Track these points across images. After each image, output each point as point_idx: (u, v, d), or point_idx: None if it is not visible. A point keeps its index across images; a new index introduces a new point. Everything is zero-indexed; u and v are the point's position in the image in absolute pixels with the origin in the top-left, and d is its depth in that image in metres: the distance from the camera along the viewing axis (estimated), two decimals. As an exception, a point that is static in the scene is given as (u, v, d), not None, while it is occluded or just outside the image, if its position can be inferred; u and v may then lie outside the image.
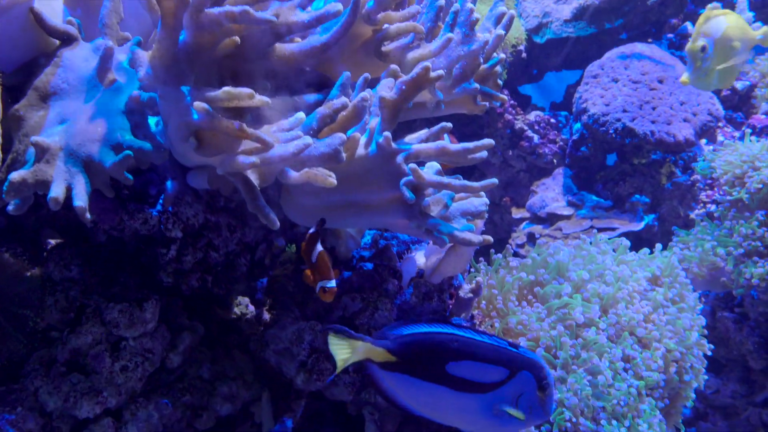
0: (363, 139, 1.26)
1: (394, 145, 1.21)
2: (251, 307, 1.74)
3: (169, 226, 1.35)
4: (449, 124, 1.32)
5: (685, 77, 1.74)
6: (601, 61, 2.41)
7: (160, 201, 1.37)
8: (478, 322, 1.43)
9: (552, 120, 2.66)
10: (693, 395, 1.44)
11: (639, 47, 2.42)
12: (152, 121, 1.33)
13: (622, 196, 2.30)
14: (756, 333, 1.87)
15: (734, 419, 1.94)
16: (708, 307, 2.04)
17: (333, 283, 1.21)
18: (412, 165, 1.17)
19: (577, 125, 2.45)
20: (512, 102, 2.66)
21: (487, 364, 0.98)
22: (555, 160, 2.60)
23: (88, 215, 1.15)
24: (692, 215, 2.03)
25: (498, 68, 1.68)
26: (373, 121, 1.26)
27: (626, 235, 2.17)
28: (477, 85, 1.54)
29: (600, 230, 2.16)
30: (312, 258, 1.25)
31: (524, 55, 2.75)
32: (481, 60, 1.55)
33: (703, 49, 1.66)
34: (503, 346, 1.00)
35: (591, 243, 1.55)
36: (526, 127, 2.59)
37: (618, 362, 1.29)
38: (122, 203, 1.36)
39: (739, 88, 2.52)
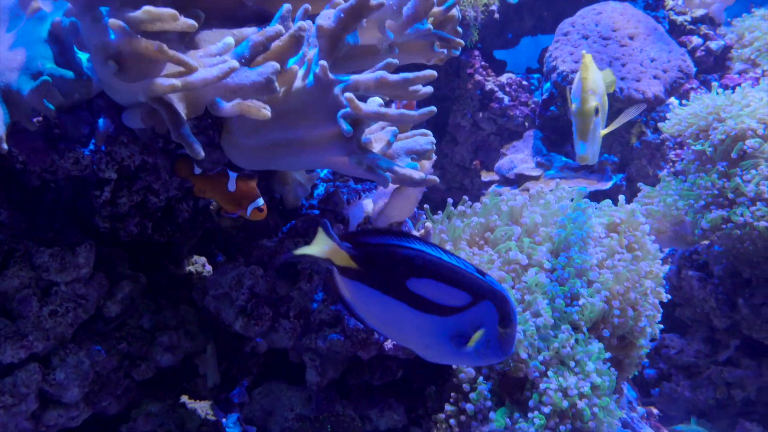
0: (301, 72, 1.21)
1: (331, 75, 1.15)
2: (208, 267, 1.69)
3: (102, 167, 1.29)
4: (395, 60, 1.26)
5: (583, 153, 1.27)
6: (573, 19, 2.35)
7: (93, 141, 1.31)
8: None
9: (524, 82, 2.60)
10: (647, 344, 1.40)
11: (612, 4, 2.36)
12: (84, 57, 1.26)
13: (591, 156, 2.25)
14: (719, 290, 1.83)
15: (697, 378, 1.91)
16: (674, 267, 2.01)
17: (261, 200, 1.17)
18: (349, 94, 1.11)
19: (547, 84, 2.39)
20: (483, 63, 2.60)
21: (450, 287, 0.91)
22: (526, 123, 2.55)
23: (4, 145, 1.09)
24: (661, 174, 1.99)
25: (455, 12, 1.62)
26: (312, 53, 1.20)
27: (594, 194, 2.13)
28: (430, 26, 1.48)
29: (567, 189, 2.10)
30: (229, 188, 1.19)
31: (497, 15, 2.68)
32: (434, 0, 1.48)
33: (597, 111, 1.27)
34: (469, 271, 0.92)
35: (551, 191, 1.50)
36: (496, 89, 2.53)
37: (562, 301, 1.25)
38: (52, 143, 1.30)
39: (714, 48, 2.47)
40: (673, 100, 2.23)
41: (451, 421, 1.22)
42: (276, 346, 1.31)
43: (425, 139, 1.28)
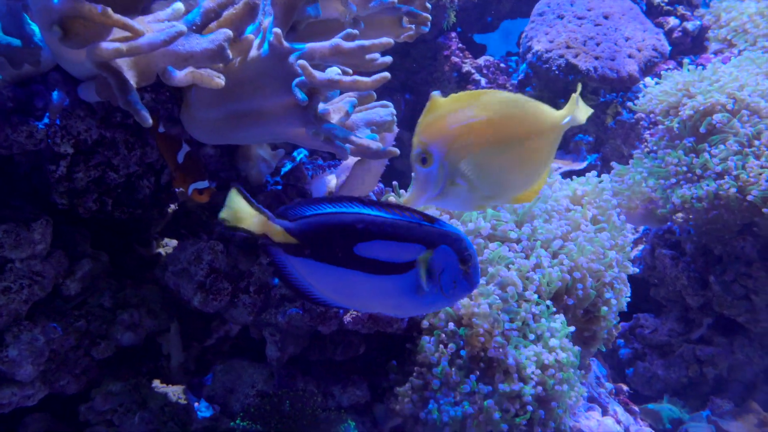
0: (257, 41, 1.18)
1: (286, 44, 1.13)
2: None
3: (57, 141, 1.27)
4: (356, 31, 1.23)
5: (407, 196, 1.01)
6: (548, -1, 2.34)
7: (48, 114, 1.28)
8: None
9: (502, 65, 2.59)
10: (613, 318, 1.39)
11: (588, -15, 2.34)
12: (37, 27, 1.24)
13: (567, 136, 2.24)
14: (691, 268, 1.83)
15: (670, 357, 1.91)
16: (648, 246, 2.00)
17: (206, 183, 1.14)
18: (302, 62, 1.09)
19: (523, 65, 2.38)
20: (460, 45, 2.58)
21: (401, 243, 0.87)
22: (504, 106, 2.53)
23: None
24: (634, 153, 1.98)
25: (423, -14, 1.60)
26: (267, 21, 1.18)
27: (568, 174, 2.12)
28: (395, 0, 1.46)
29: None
30: (179, 158, 1.17)
31: (474, -3, 2.66)
32: (401, -28, 1.46)
33: (425, 159, 1.05)
34: (416, 221, 0.89)
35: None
36: (473, 71, 2.51)
37: (527, 271, 1.23)
38: (6, 116, 1.27)
39: (690, 28, 2.46)
40: (648, 80, 2.22)
41: (414, 396, 1.21)
42: (236, 322, 1.29)
43: (385, 110, 1.26)
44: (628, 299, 1.48)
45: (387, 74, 1.12)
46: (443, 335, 1.23)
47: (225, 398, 1.32)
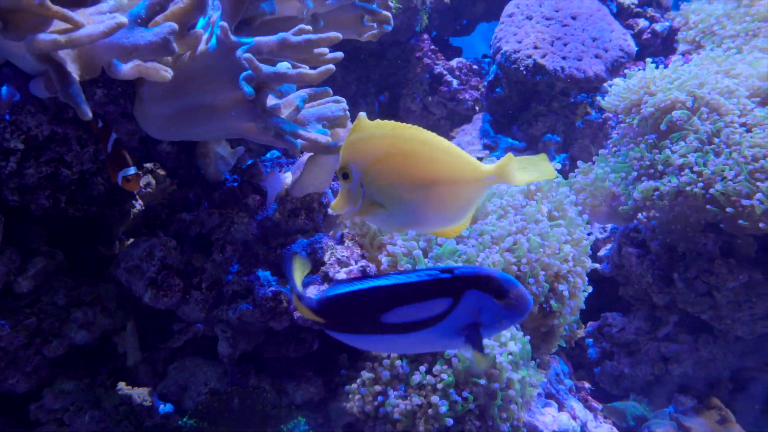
0: (206, 36, 1.18)
1: (233, 37, 1.13)
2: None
3: (6, 136, 1.26)
4: (309, 27, 1.23)
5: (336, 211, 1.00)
6: (518, 0, 2.35)
7: (-2, 110, 1.27)
8: (347, 240, 1.36)
9: (474, 66, 2.60)
10: (569, 313, 1.38)
11: (557, -14, 2.36)
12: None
13: (536, 137, 2.25)
14: (656, 265, 1.83)
15: (636, 356, 1.91)
16: (615, 245, 2.01)
17: (133, 170, 1.14)
18: (248, 55, 1.09)
19: (493, 66, 2.39)
20: (433, 47, 2.59)
21: (425, 302, 0.87)
22: (477, 107, 2.54)
23: None
24: (600, 152, 1.98)
25: (385, -16, 1.61)
26: (216, 15, 1.18)
27: (536, 173, 2.12)
28: (353, -3, 1.47)
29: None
30: (108, 147, 1.17)
31: (447, 0, 2.67)
32: (358, -31, 1.47)
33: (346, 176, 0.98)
34: (435, 277, 0.88)
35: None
36: (445, 72, 2.52)
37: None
38: (-46, 111, 1.26)
39: (659, 30, 2.49)
40: (617, 80, 2.23)
41: (362, 390, 1.20)
42: (188, 319, 1.28)
43: (337, 105, 1.26)
44: (586, 294, 1.48)
45: (332, 67, 1.11)
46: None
47: (179, 396, 1.31)
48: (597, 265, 1.53)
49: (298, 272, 0.95)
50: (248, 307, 1.22)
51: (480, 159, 2.31)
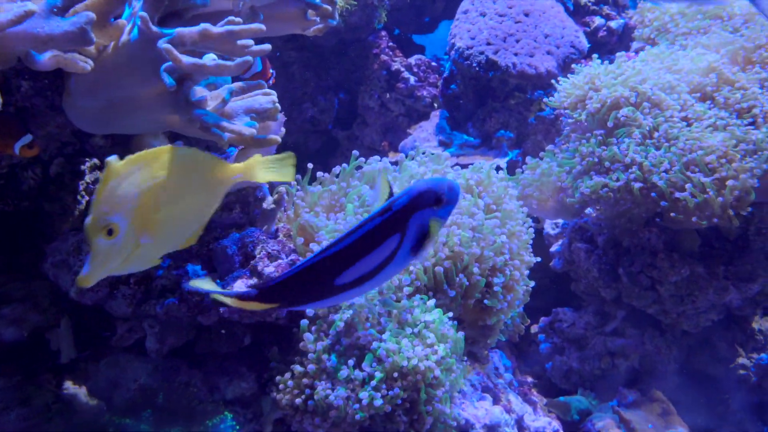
0: (128, 26, 1.17)
1: (154, 28, 1.11)
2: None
3: (-72, 130, 1.23)
4: (238, 19, 1.22)
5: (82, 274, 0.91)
6: (473, -3, 2.36)
7: None
8: (282, 235, 1.36)
9: (433, 63, 2.60)
10: (506, 308, 1.38)
11: (513, -16, 2.36)
12: None
13: (490, 133, 2.26)
14: (603, 260, 1.84)
15: (585, 351, 1.92)
16: (566, 240, 2.02)
17: (30, 137, 1.13)
18: (167, 46, 1.07)
19: (449, 63, 2.39)
20: (391, 44, 2.59)
21: (374, 251, 0.85)
22: (435, 104, 2.54)
23: None
24: (548, 147, 1.99)
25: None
26: (138, 6, 1.16)
27: (489, 169, 2.13)
28: (289, -12, 1.45)
29: (464, 167, 2.10)
30: None
31: (407, -4, 2.67)
32: (296, -39, 1.46)
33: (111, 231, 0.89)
34: (377, 223, 0.85)
35: (411, 159, 1.49)
36: (403, 69, 2.52)
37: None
38: None
39: (614, 27, 2.51)
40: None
41: (289, 383, 1.19)
42: (115, 314, 1.26)
43: (266, 98, 1.24)
44: (526, 288, 1.48)
45: (249, 59, 1.10)
46: (325, 324, 1.22)
47: (109, 392, 1.29)
48: (538, 259, 1.53)
49: (209, 284, 0.92)
50: (174, 301, 1.21)
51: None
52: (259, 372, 1.31)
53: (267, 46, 1.23)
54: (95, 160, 1.51)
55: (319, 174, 1.44)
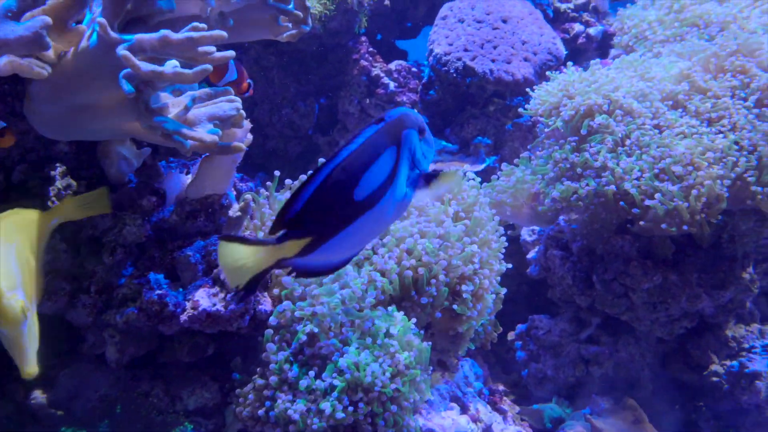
0: (88, 32, 1.15)
1: (113, 34, 1.10)
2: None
3: None
4: (203, 25, 1.20)
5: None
6: (452, 3, 2.36)
7: None
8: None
9: (414, 69, 2.59)
10: (476, 316, 1.37)
11: (491, -10, 2.37)
12: None
13: (468, 139, 2.26)
14: (577, 267, 1.84)
15: (560, 358, 1.91)
16: (542, 246, 2.01)
17: (3, 123, 1.11)
18: (125, 52, 1.06)
19: (427, 69, 2.39)
20: (371, 49, 2.58)
21: (378, 160, 0.88)
22: (415, 110, 2.54)
23: None
24: (522, 154, 1.99)
25: (302, -18, 1.59)
26: (98, 11, 1.15)
27: (466, 176, 2.12)
28: (259, -6, 1.44)
29: (441, 172, 2.10)
30: None
31: (387, 2, 2.67)
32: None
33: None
34: (374, 132, 0.90)
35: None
36: (382, 74, 2.51)
37: (369, 270, 1.22)
38: None
39: (593, 34, 2.51)
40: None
41: (250, 395, 1.18)
42: (76, 323, 1.25)
43: (230, 105, 1.23)
44: (494, 297, 1.48)
45: (208, 67, 1.09)
46: (288, 334, 1.20)
47: (69, 403, 1.27)
48: (509, 266, 1.53)
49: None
50: (133, 310, 1.19)
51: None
52: (223, 382, 1.29)
53: (230, 53, 1.21)
54: (65, 167, 1.49)
55: (288, 181, 1.43)
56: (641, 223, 1.58)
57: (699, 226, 1.58)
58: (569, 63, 1.93)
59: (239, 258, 0.86)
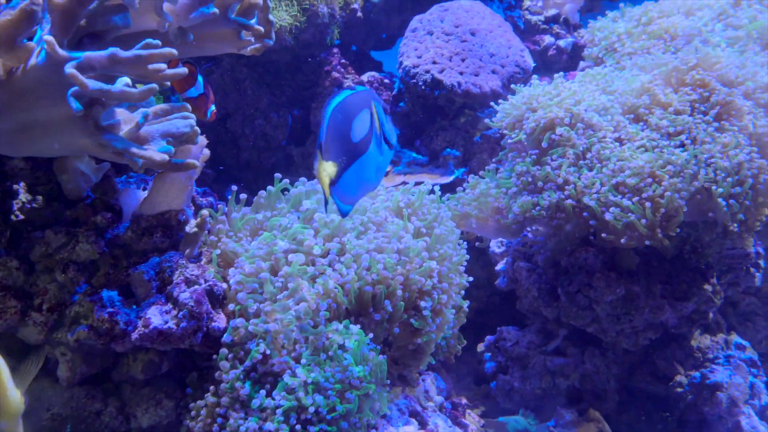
0: (38, 49, 1.15)
1: (61, 52, 1.09)
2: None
3: None
4: (157, 41, 1.20)
5: None
6: (422, 15, 2.37)
7: None
8: (205, 260, 1.34)
9: (386, 80, 2.60)
10: (434, 331, 1.37)
11: (462, 2, 2.39)
12: None
13: (437, 151, 2.27)
14: (543, 279, 1.85)
15: (527, 370, 1.92)
16: (510, 258, 2.02)
17: None
18: (71, 70, 1.06)
19: (397, 81, 2.40)
20: (343, 61, 2.59)
21: (359, 115, 1.03)
22: (388, 121, 2.55)
23: None
24: (487, 167, 2.00)
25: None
26: (47, 28, 1.14)
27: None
28: (216, 10, 1.44)
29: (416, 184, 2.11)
30: None
31: (360, 14, 2.68)
32: (226, -15, 1.45)
33: None
34: (348, 93, 1.05)
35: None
36: (354, 86, 2.51)
37: (323, 286, 1.22)
38: None
39: (563, 46, 2.54)
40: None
41: (202, 412, 1.17)
42: (27, 341, 1.23)
43: (183, 122, 1.23)
44: (461, 309, 1.48)
45: (154, 86, 1.09)
46: (242, 352, 1.20)
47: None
48: (470, 279, 1.53)
49: None
50: (84, 329, 1.18)
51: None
52: (179, 399, 1.28)
53: (182, 70, 1.22)
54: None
55: (243, 196, 1.43)
56: (603, 235, 1.59)
57: (659, 239, 1.59)
58: (534, 76, 1.94)
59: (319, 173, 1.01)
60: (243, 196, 1.43)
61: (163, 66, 1.15)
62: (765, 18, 2.16)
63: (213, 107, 2.04)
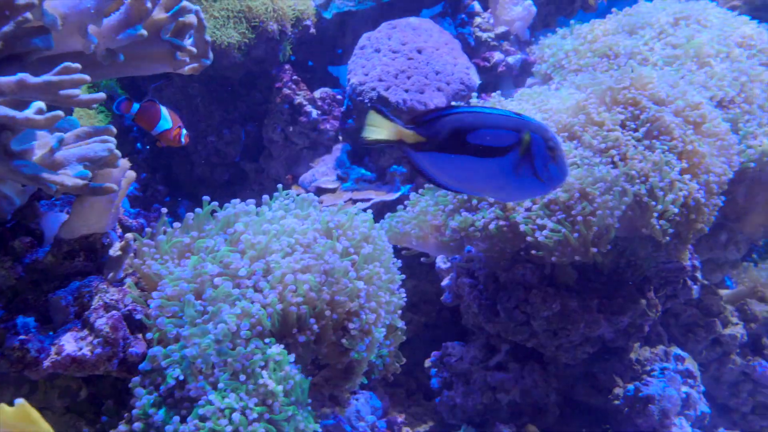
0: (-52, 74, 1.13)
1: (-31, 77, 1.08)
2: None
3: None
4: (76, 65, 1.20)
5: None
6: (370, 33, 2.39)
7: None
8: (128, 284, 1.32)
9: (339, 96, 2.62)
10: (363, 350, 1.37)
11: (411, 20, 2.41)
12: None
13: (384, 168, 2.28)
14: (483, 295, 1.86)
15: (470, 385, 1.93)
16: (454, 274, 2.04)
17: None
18: (-24, 96, 1.05)
19: (346, 98, 2.41)
20: (294, 77, 2.60)
21: (499, 130, 1.11)
22: (340, 137, 2.56)
23: None
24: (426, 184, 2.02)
25: (191, 18, 1.59)
26: (-42, 54, 1.13)
27: (380, 204, 2.15)
28: (144, 31, 1.44)
29: (356, 202, 2.12)
30: None
31: (313, 30, 2.69)
32: (149, 6, 1.45)
33: None
34: (508, 114, 1.13)
35: (273, 199, 1.49)
36: (305, 102, 2.52)
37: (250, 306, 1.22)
38: None
39: (512, 62, 2.57)
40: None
41: (118, 440, 1.16)
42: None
43: (101, 146, 1.22)
44: (397, 329, 1.49)
45: (59, 113, 1.08)
46: (159, 378, 1.19)
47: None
48: (404, 297, 1.54)
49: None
50: (-5, 357, 1.17)
51: (332, 191, 2.32)
52: (97, 427, 1.27)
53: (100, 96, 1.22)
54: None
55: (214, 203, 1.43)
56: (533, 252, 1.61)
57: (591, 255, 1.62)
58: (474, 94, 1.97)
59: (378, 124, 1.12)
60: (215, 203, 1.43)
61: (76, 92, 1.15)
62: (701, 37, 2.22)
63: (184, 131, 2.06)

· · · · ·

• What you are asked to do
Up to and including the line that holds "38: (122, 203, 1.36)", restate word for word each line of the records from their start, and only those lines, leaving out the pictures.

• Output for this exercise
Track these points across images. After each image, output each point as point_idx: (u, v, d), or point_idx: None if it is not visible. A point keeps its index across images; a new index introduces a new point. Everything is zero-indexed; u and v are the point's position in the image in absolute pixels with the origin in the top-left, and d is its depth in that image in metres: the distance from the camera along the viewing axis (estimated), two decimals. As an exception, a point that is static in the scene is given as (u, v, d), not None, while it is occluded or just outside the image, if its position can be inferred; u and v may then lie outside the image.
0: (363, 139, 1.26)
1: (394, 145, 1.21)
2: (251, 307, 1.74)
3: (169, 226, 1.35)
4: (449, 124, 1.32)
5: (685, 77, 1.74)
6: (601, 61, 2.41)
7: (160, 201, 1.37)
8: (478, 322, 1.43)
9: (552, 120, 2.66)
10: (693, 395, 1.44)
11: (639, 47, 2.42)
12: (152, 121, 1.33)
13: (622, 196, 2.30)
14: (756, 333, 1.87)
15: (734, 419, 1.94)
16: (708, 307, 2.04)
17: (333, 283, 1.21)
18: (412, 165, 1.17)
19: (577, 125, 2.45)
20: (512, 102, 2.66)
21: (487, 364, 0.98)
22: (555, 160, 2.60)
23: (88, 215, 1.15)
24: (692, 215, 2.03)
25: (498, 68, 1.68)
26: (373, 121, 1.26)
27: (626, 235, 2.17)
28: (477, 85, 1.54)
29: (600, 230, 2.16)
30: (312, 258, 1.25)
31: (524, 55, 2.75)
32: (481, 60, 1.55)
33: (703, 49, 1.66)
34: (503, 346, 1.00)
35: (591, 243, 1.55)
36: (526, 127, 2.59)
37: (618, 362, 1.29)
38: (122, 203, 1.36)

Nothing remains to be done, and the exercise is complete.